The required result is each line of the entries below containing the string "Check".

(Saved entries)
┄┄┄┄┄┄
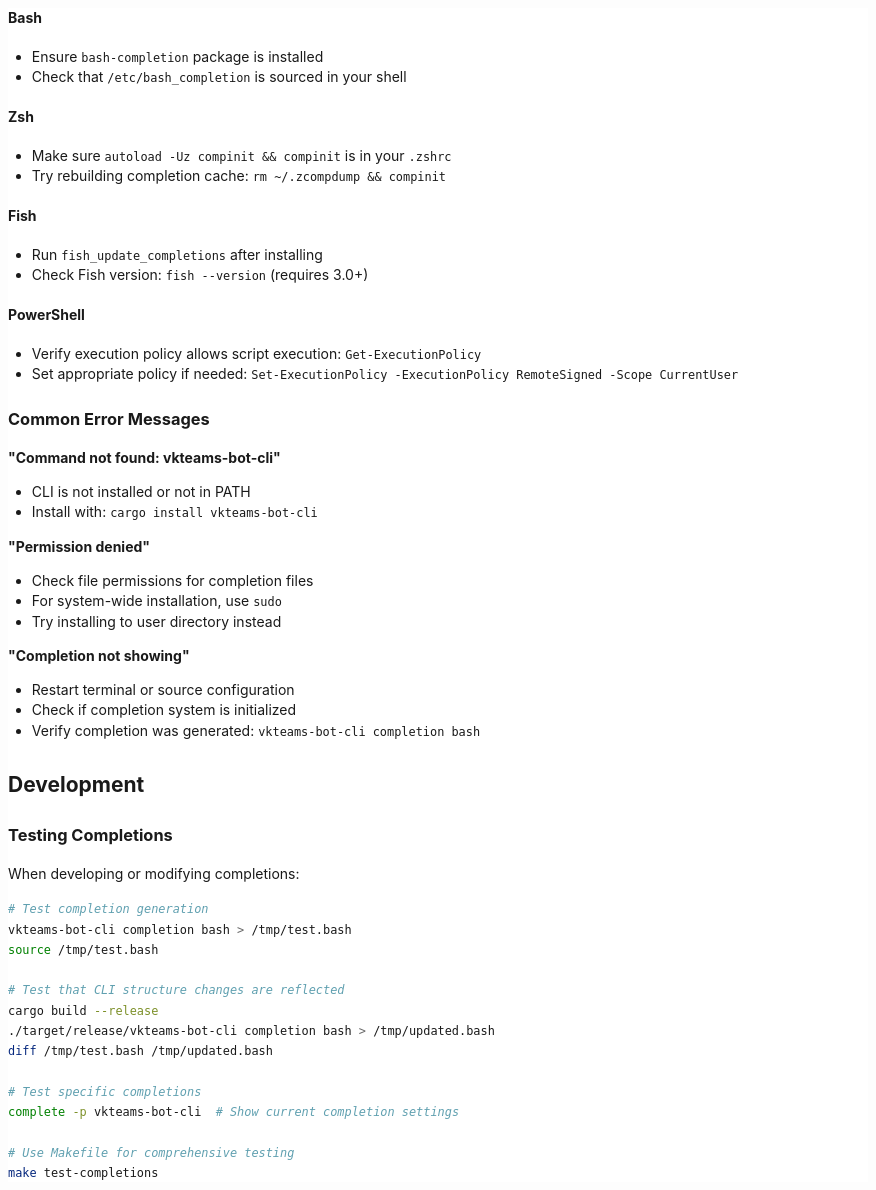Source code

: #### Bash
- Ensure `bash-completion` package is installed
- Check that `/etc/bash_completion` is sourced in your shell

#### Zsh
- Make sure `autoload -Uz compinit && compinit` is in your `.zshrc`
- Try rebuilding completion cache: `rm ~/.zcompdump && compinit`

#### Fish
- Run `fish_update_completions` after installing
- Check Fish version: `fish --version` (requires 3.0+)

#### PowerShell
- Verify execution policy allows script execution: `Get-ExecutionPolicy`
- Set appropriate policy if needed: `Set-ExecutionPolicy -ExecutionPolicy RemoteSigned -Scope CurrentUser`

### Common Error Messages

**"Command not found: vkteams-bot-cli"**
- CLI is not installed or not in PATH
- Install with: `cargo install vkteams-bot-cli`

**"Permission denied"**
- Check file permissions for completion files
- For system-wide installation, use `sudo`
- Try installing to user directory instead

**"Completion not showing"**
- Restart terminal or source configuration
- Check if completion system is initialized
- Verify completion was generated: `vkteams-bot-cli completion bash`

## Development

### Testing Completions

When developing or modifying completions:

```bash
# Test completion generation
vkteams-bot-cli completion bash > /tmp/test.bash
source /tmp/test.bash

# Test that CLI structure changes are reflected
cargo build --release
./target/release/vkteams-bot-cli completion bash > /tmp/updated.bash
diff /tmp/test.bash /tmp/updated.bash

# Test specific completions
complete -p vkteams-bot-cli  # Show current completion settings

# Use Makefile for comprehensive testing
make test-completions
```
┄┄┄┄┄┄
Expected output
- Check that `/etc/bash_completion` is sourced in your shell
- Check Fish version: `fish --version` (requires 3.0+)
- Check file permissions for completion files
- Check if completion system is initialized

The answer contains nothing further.